Agenda

Aurélien Roux (Université de Genève) will give a short external seminar, hosted by Thomas Lecuit (IBDM).

This seminar will take place in the Hexagone Auditorium.
CENTURI is also providing for off-campus participants only a zoom link to attend the seminar: https://us02web.zoom.us/j/85941690095?pwd=Nm5NVGhESGlUbG1FMnZ2dU5vSlkxUT09

Meeting ID: 859 4169 0095
Secret Code: 002024

Title: Topological defects in the orientational order of cells are stress organizers of tissue morphogenesis.

Abstract:
Most tissues are made of elongated cells, that organize into an orientational order, as cells locally align to their neighbors. This order of cells dictates the orientation of actin contractile fibers within cells, setting the collective active contractility of the cells. Thus, orientational order of cells and actin creates specific stress fields. This is most evidenced around topological defects within the nematic field of cells, which are punctual structures where the orientational order is lost. Around the defects, as the cells have a specific pattern of orientation that depends on the topological charge of the defect, specific stress patterns appear. These stress fields can create sufficient force gradients to deform tissues, participating in morphogenesis. I will review published and unpublished work from the lab that will show how topological defects control the formation of multi-cellular tornado-like structures and the regeneration of heads in the cnidarian Hydra I will expand on recent results to show how topology and geometry of the initial tissue organization sets the position and the charge of defects, therefore directing the sequence of morphogenetic events.

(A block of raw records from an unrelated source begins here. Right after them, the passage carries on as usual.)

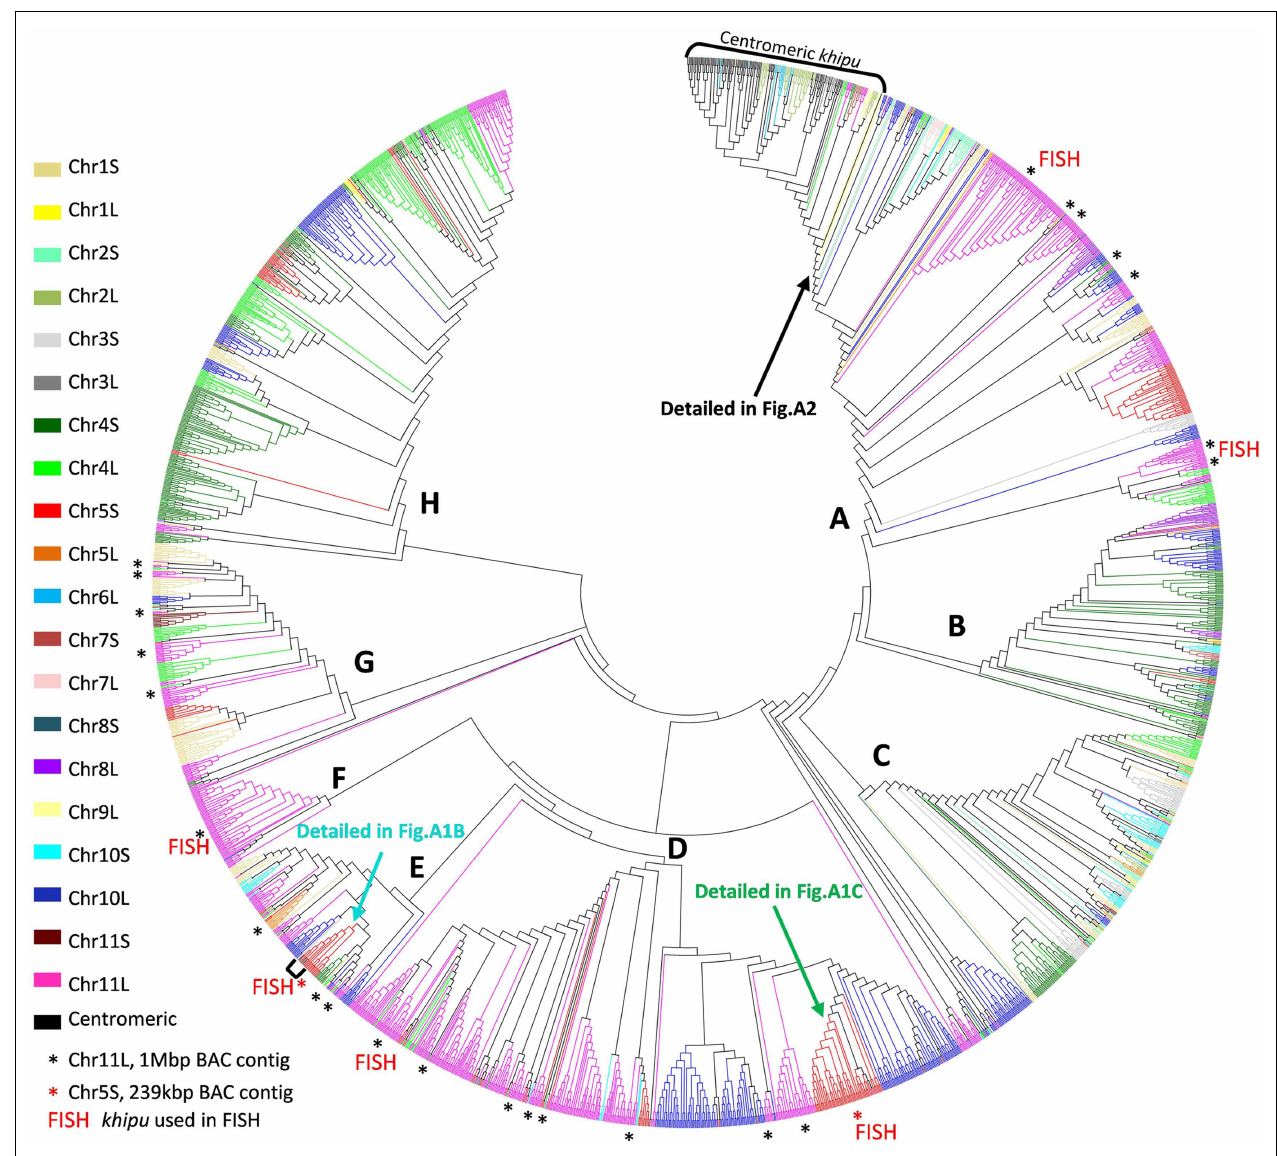
Note that centromeric khipu repeats (black) are found only in two small subclades highlighted by brackets. Clades comprising khipu repeats from previously sequenced BAC contigs from chromosome 11 long arm or chromosome 5 short arm are highlighted by black or red asterisks, respectively. Clades comprising khipu repeats used for FISH experiments are highlighted by FISH written in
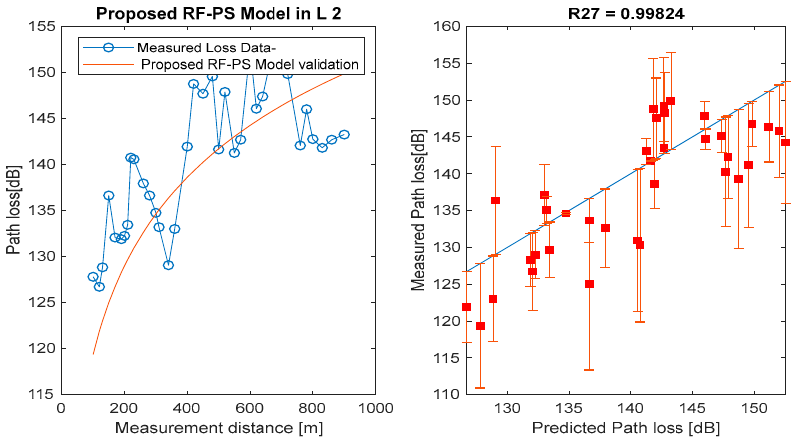
Figure 33. Measured path loss and the proposed hybrid RF-PS model validation plot using another site in location 2.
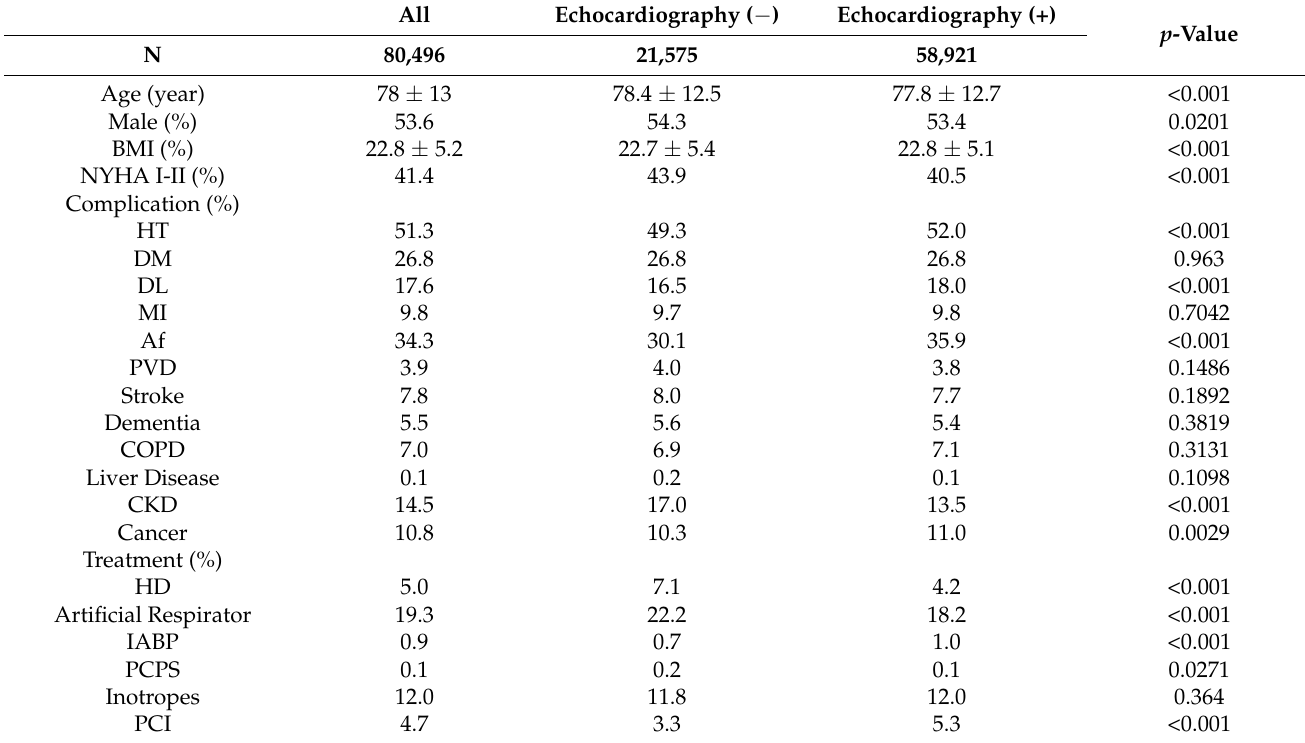
Table 2. Characteristics with and without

Jay Groves (UC Berkeley) will give a short external seminar, hosted by Kheya Sengupta (CINaM) and Pierre-Henri Puech (CINaM).

This seminar will take place in the Hexagone Auditorium.
CENTURI is also providing for off-campus participants only a zoom link to attend the seminar: https://us02web.zoom.us/j/85941690095?pwd=Nm5NVGhESGlUbG1FMnZ2dU5vSlkxUT09

Meeting ID: 859 4169 0095
Secret Code: 002024

Title: Phase transitions, mechanics, and stochastic timing in signal transmission form single T cell receptors

 

Abstract: The T cell receptor (TCR) signaling system is on the front line of the adaptive immune system’s ability to recognize foreign antigens.  At the same time, TCR signaling mechanisms are a gold mine of interesting physics in molecular signaling processes.  It has long been known that TCRs discriminate foreign from self antigen based on  a kinetic proofreading process.  More recent work has revealed that T cells are single molecule sensors and that the entire signaling process operates deep in the stochastic limit of molecular discreteness.  My lab has been broadly focused on using imaging experiments to directly resolve the TCR signaling process–down to the single receptor level–and build a quantitative understanding of its mechanisms from this.  These efforts have revealed an important role for a type of protein condensation phase transition to provide noise suppression and signal amplification.  Perhaps most surprisingly, we have recently determined that these LAT condensates (as we and some others call them) consist of complete, yet entirely isolated, signaling systems.  Individual LAT condensates form in response to single antigen-TCR binding events, and each condensate faithfully translates a successful TCR activation event into a single, cell-wide calcium spike.  I will discuss these observations and our interpretation of how they provide a signaling mechanism with unique capabilities to suppress noise while achieving single molecule sensitivity.  I will also discuss even newer results from our efforts to track the process of condensate nucleation by activated TCR–essentially watching the cellular decision to activate in real time.